### MATERIAL FOR THIS EXERCISE
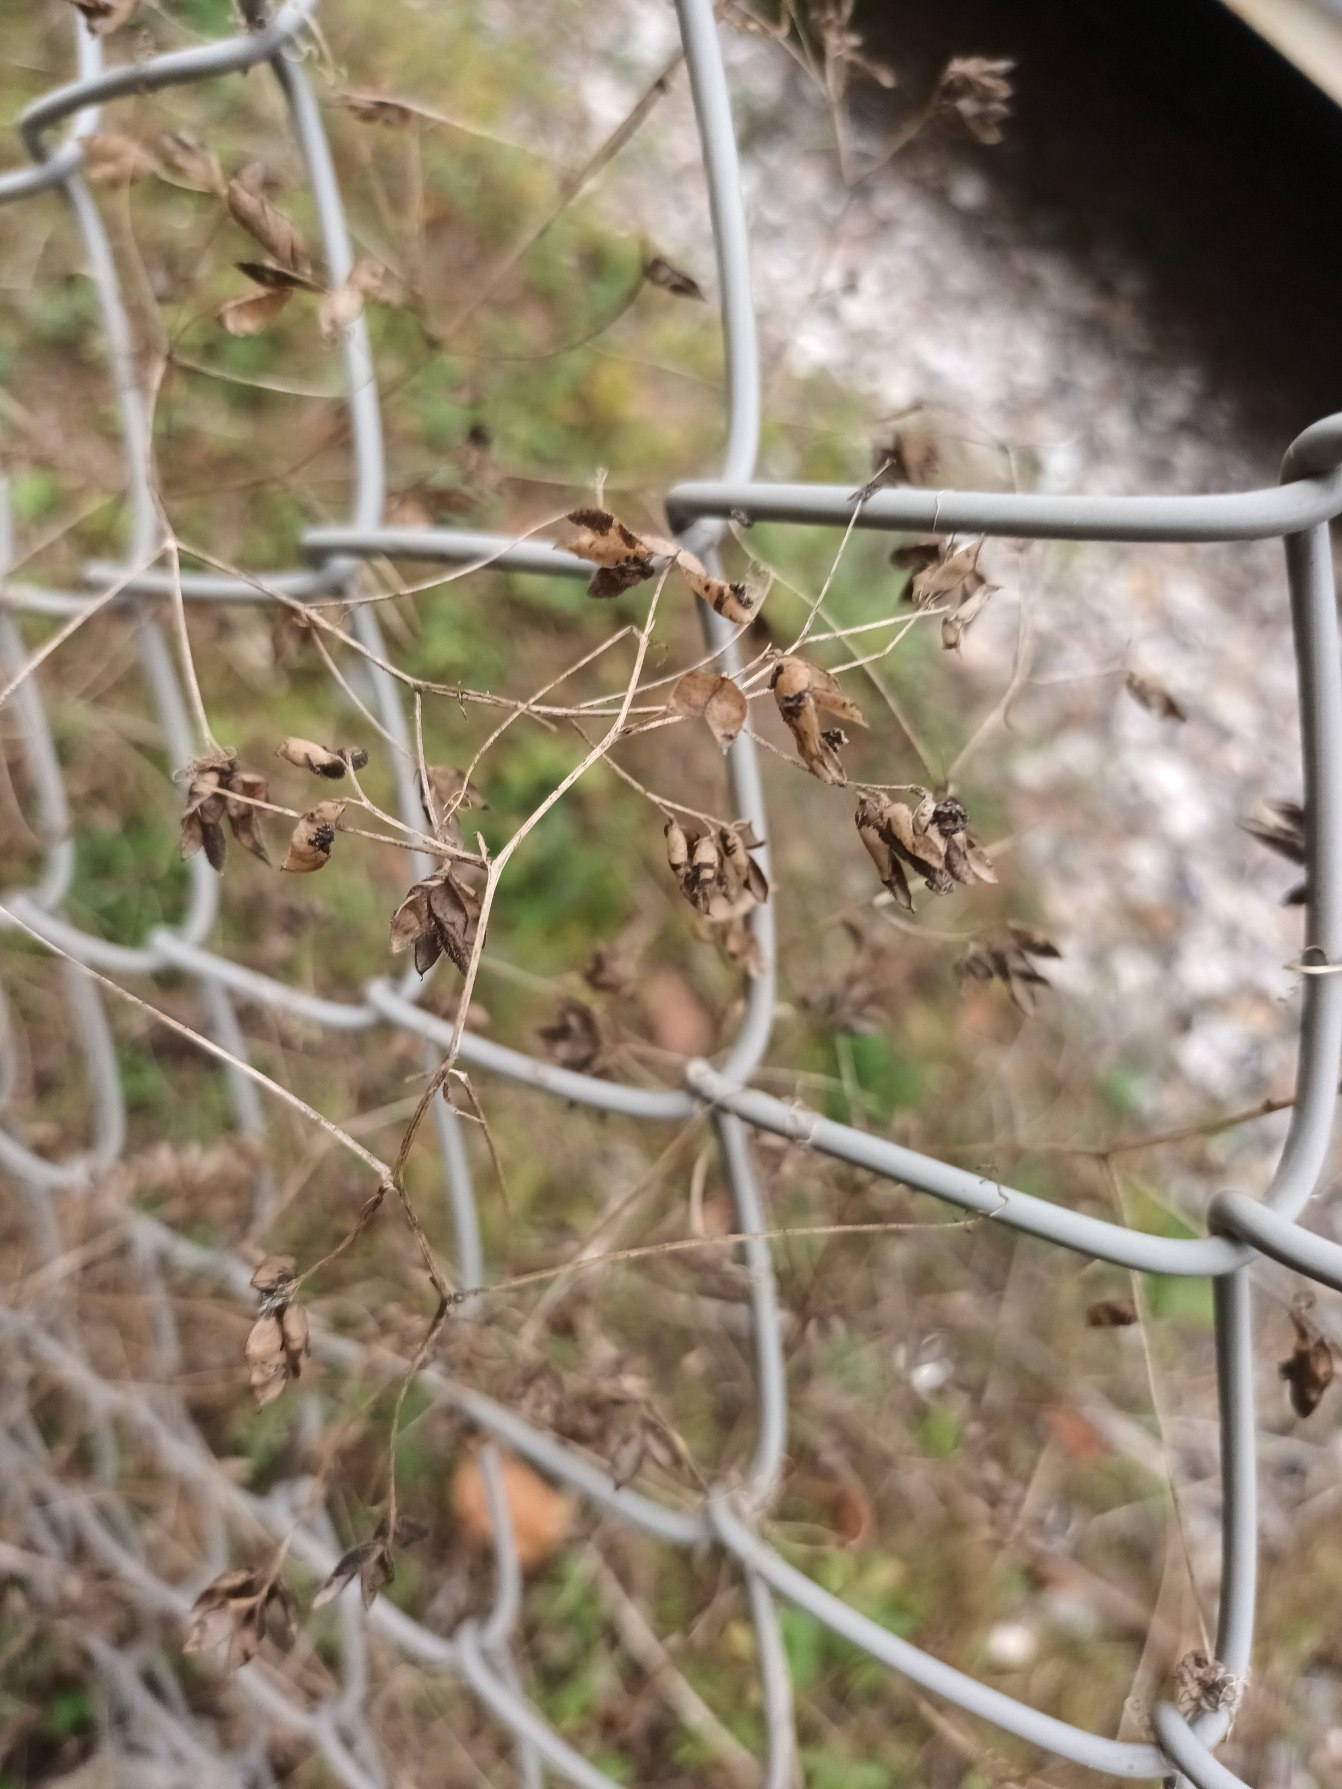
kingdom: Plantae
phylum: Tracheophyta
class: Magnoliopsida
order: Fabales
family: Fabaceae
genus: Vicia
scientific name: Vicia hirsuta
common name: Tofrøet vikke
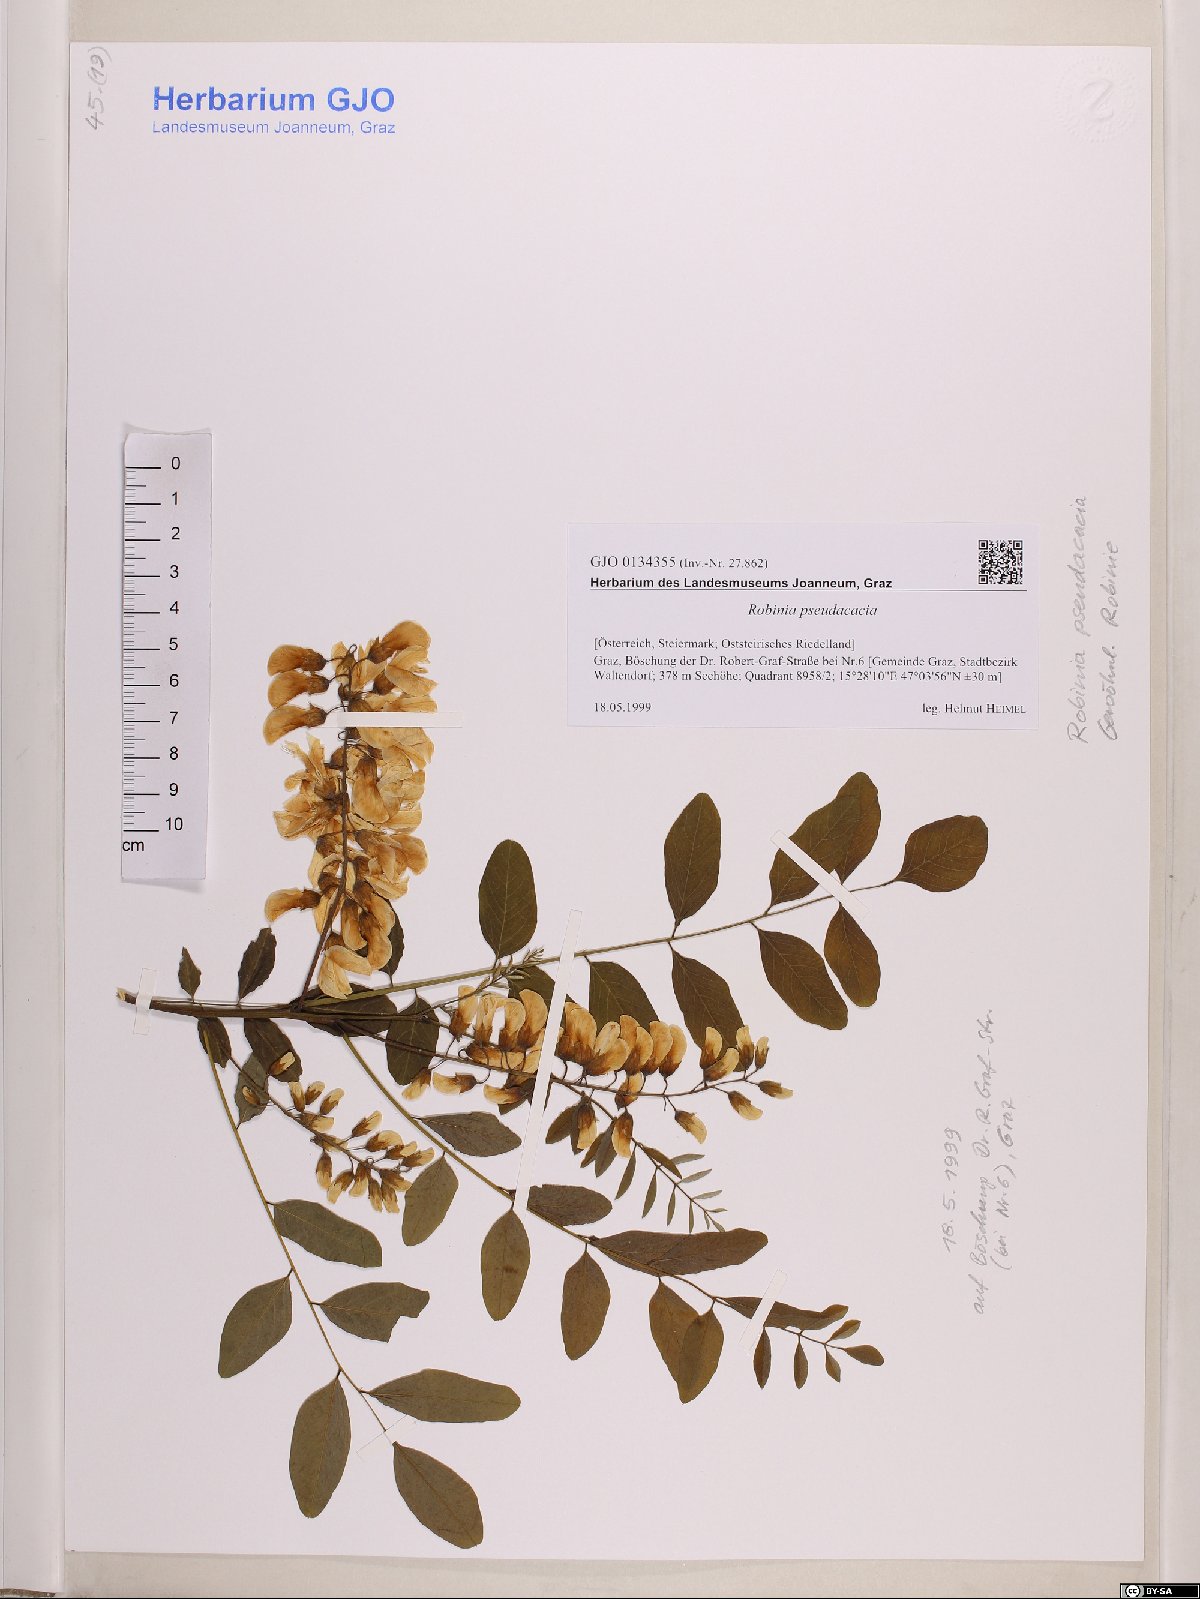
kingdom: Plantae
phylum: Tracheophyta
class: Magnoliopsida
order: Fabales
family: Fabaceae
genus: Robinia
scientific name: Robinia pseudoacacia
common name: Black locust
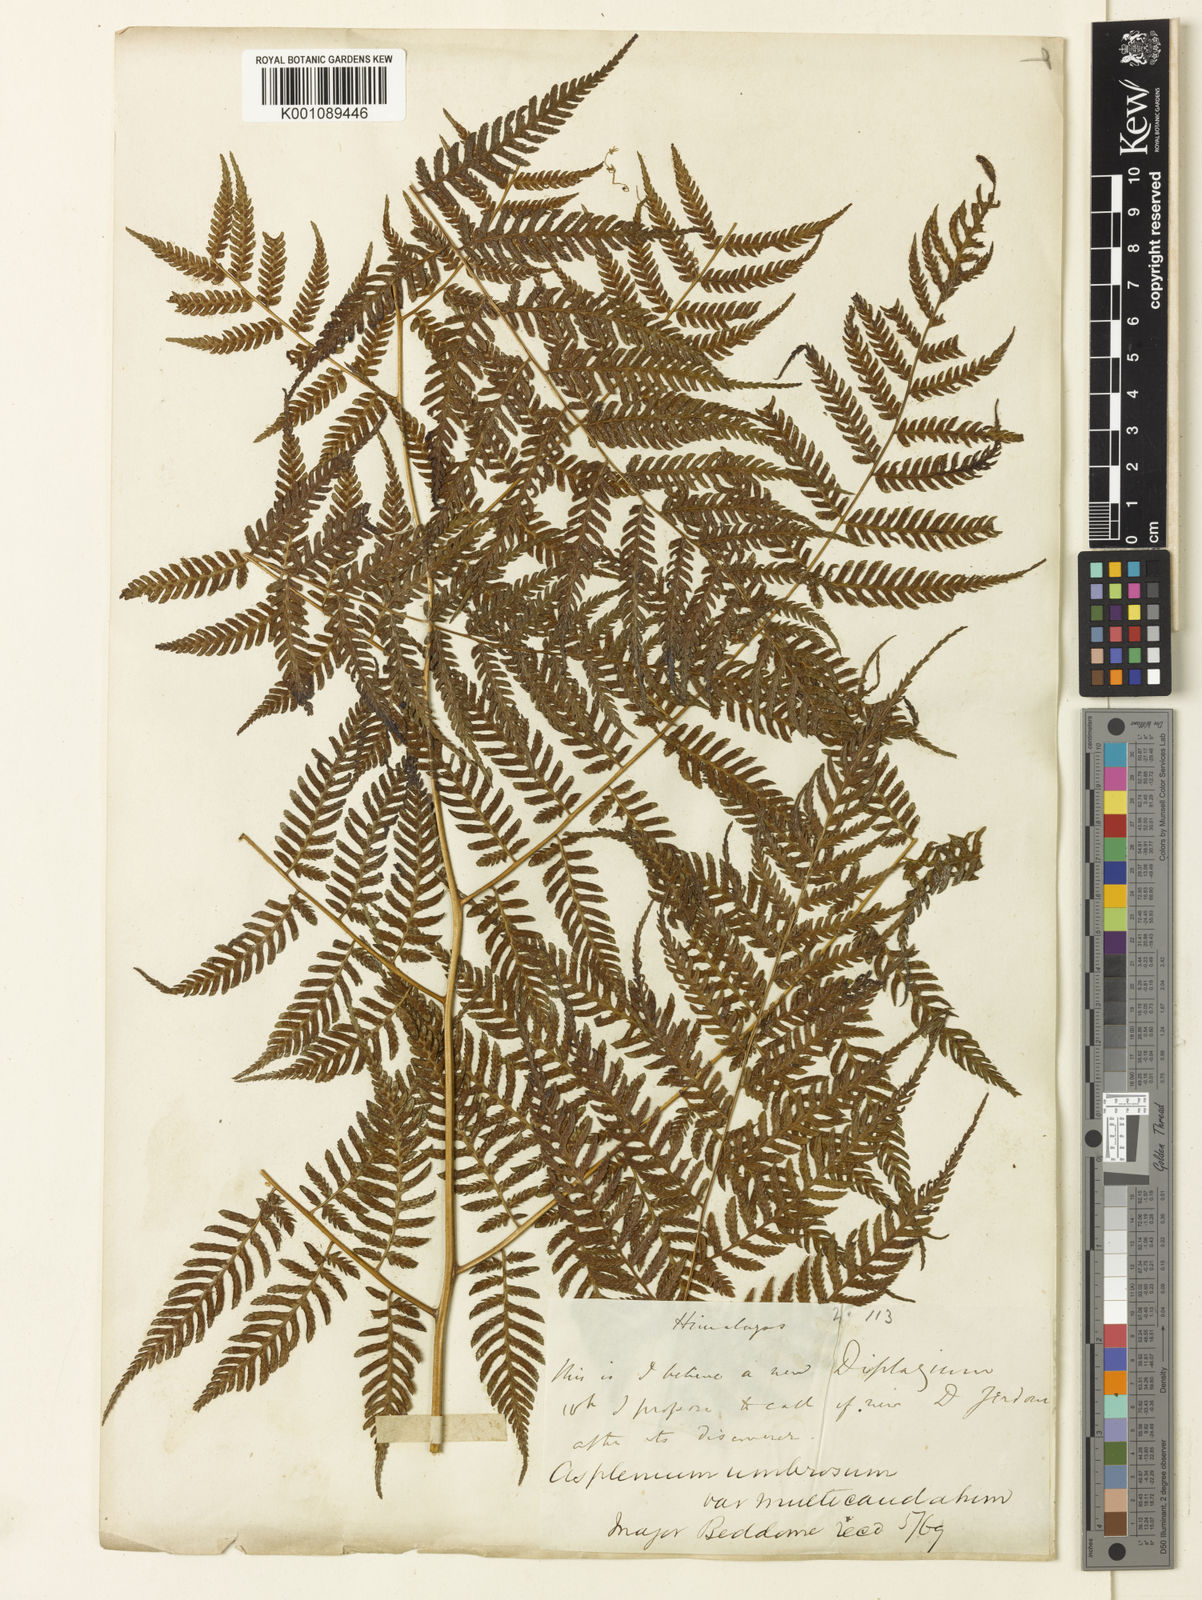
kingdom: Plantae
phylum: Tracheophyta
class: Polypodiopsida
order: Polypodiales
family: Athyriaceae
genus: Diplazium
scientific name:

### TASK PROMPT
Render each line of the material above as a Markdown table with two columns, Row and Line, numbering the rows and omitting blank lines. Leave the pictures out of the answer.

### THE SOLUTION
| Row | Line |
|---|---|
| 1 | kingdom: Plantae |
| 2 | phylum: Tracheophyta |
| 3 | class: Magnoliopsida |
| 4 | order: Fabales |
| 5 | family: Fabaceae |
| 6 | genus: Vicia |
| 7 | scientific name: Vicia hirsuta |
| 8 | common name: Tofrøet vikke |
| 9 | kingdom: Plantae |
| 10 | phylum: Tracheophyta |
| 11 | class: Magnoliopsida |
| 12 | order: Fabales |
| 13 | family: Fabaceae |
| 14 | genus: Robinia |
| 15 | scientific name: Robinia pseudoacacia |
| 16 | common name: Black locust |
| 17 | kingdom: Plantae |
| 18 | phylum: Tracheophyta |
| 19 | class: Polypodiopsida |
| 20 | order: Polypodiales |
| 21 | family: Athyriaceae |
| 22 | genus: Diplazium |
| 23 | scientific name: |